Oh that we would know that the Spirit is hovering over the unformed chaos of our lives.
The presence of God is always present, offering us the pattern of heaven that signals the renewal of any moment, and the reordering of the most chaotic environments. Every moment, every action, every thought, every problem contains the renewal potential of remaking them according to the pattern of heaven—of remaking our broken stories into something far better.
To enter into this, we need to surrender our urge to write our own stories—our supposed “right” to do so, even—and that is no easy task.
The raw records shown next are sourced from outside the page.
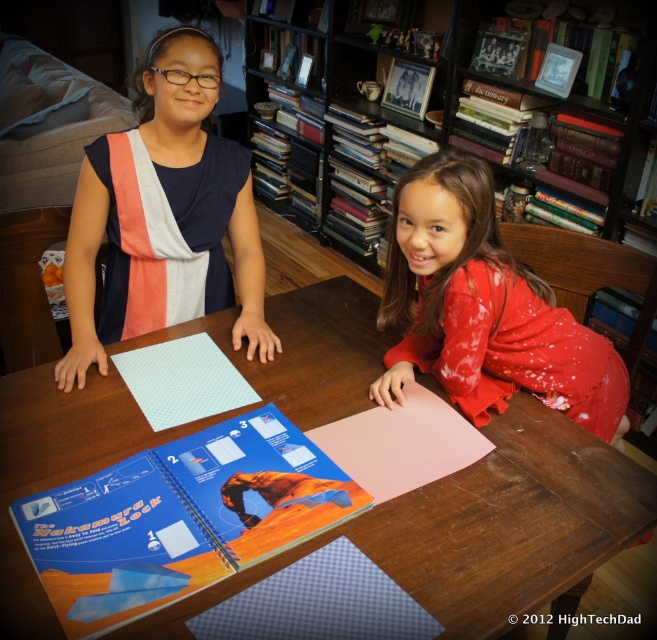
Based on the scene description, where is the blue glossy book at center located in terms of coordinates?

The blue glossy book at center is located at coordinates point (179,518).

You are trying to decide which item is easier to carry in your bag. The blue glossy book at center and the matte red dress at lower right are both in your bag. Which item takes up less space?

The blue glossy book at center is thinner than the matte red dress at lower right, so it takes up less space and is easier to carry.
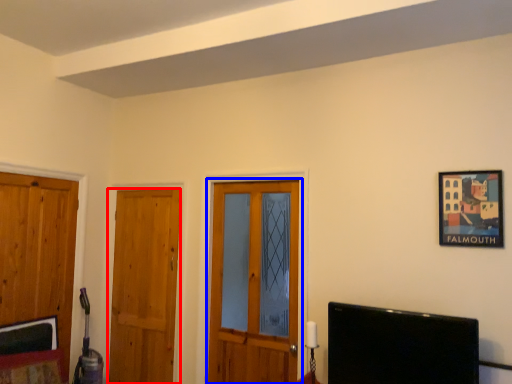
Question: Which point is further to the camera, door (highlighted by a red box) or door (highlighted by a blue box)?

Choices:
 (A) door
 (B) door

Answer: (A)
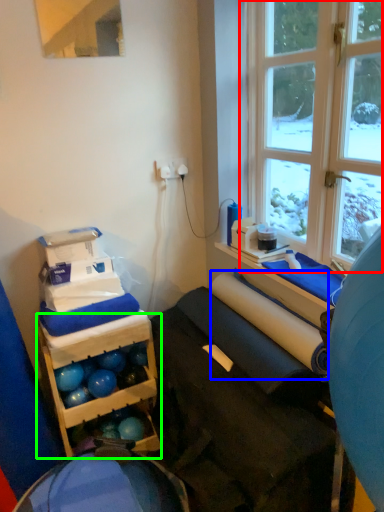
Question: Which object is positioned farthest from window (highlighted by a red box)? Select from paper towel (highlighted by a blue box) and shelf (highlighted by a green box).

Choices:
 (A) paper towel
 (B) shelf

Answer: (B)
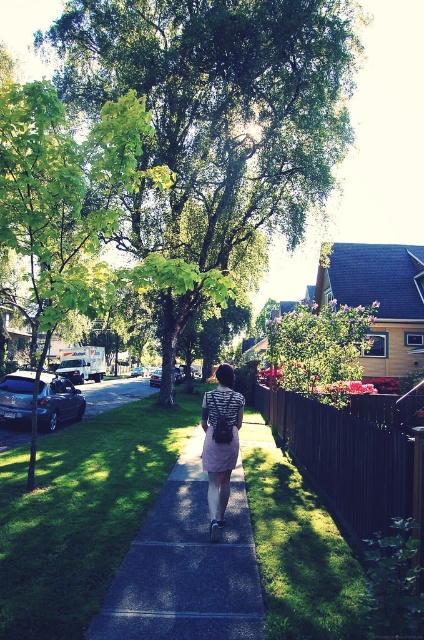
Consider the image. You are a painter standing on the sidewalk and want to paint the scene. The canvas you have is 1.5 meters wide. If you want to capture both the green leafy tree at center and the patterned fabric dress at center in your painting, will the width of the canvas be sufficient?

The green leafy tree at center might be wider than the patterned fabric dress at center, so the total width required to include both could exceed the 1.5 meters. It depends on their actual widths, but there is a possibility the canvas may not be sufficient.

You are standing at the starting point of the sidewalk and want to reach the flowerbeds near the wooden fence. The green leafy tree at center is in your path. Can you walk around it to the left or right side?

The green leafy tree at center is located at point [217,109], so you can walk around it either to the left or right side to reach the flowerbeds near the wooden fence.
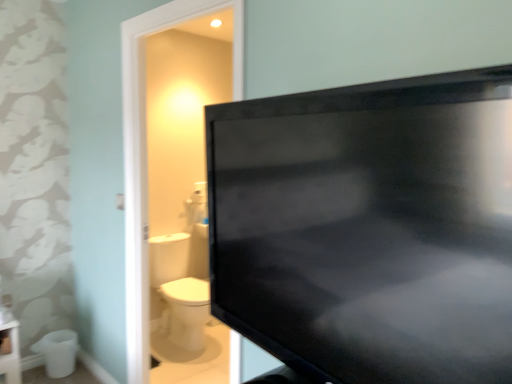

But our own efforts are revealed as meagre and unstable when we try to navigate the deep fracturing of our lives.
To close, here’s a song to sit with: In Time, John Lucas retells Ecclesiastes 3 and brings deep comfort with this chorus. (You can listen on YouTube here)
“And I don’t know the end, or tomorrow’s story
John Lucas, Time
But I have found the one who gives me rest
And I will make my bed in His promises
For He holds true when nothing’s left”
* I like using this word “dustiness” rather than “flesh,” because “flesh” gets easily confused with bodies and we can end up thinking that God has something against bodies altogether. In the New Testament “flesh” (sarx, σὰρξ) refers to the corrupted brokenness of our humanity by which sin leads to rebellion, suffering, and death.
** Yes, I’m thinking of Yeats’ poem The Second Coming (here). This phrasing continues to resonate in modern literature; I’m not sure if Eugene Peterson was thinking of it in his paraphrase of Isaiah 33:5, but I like it.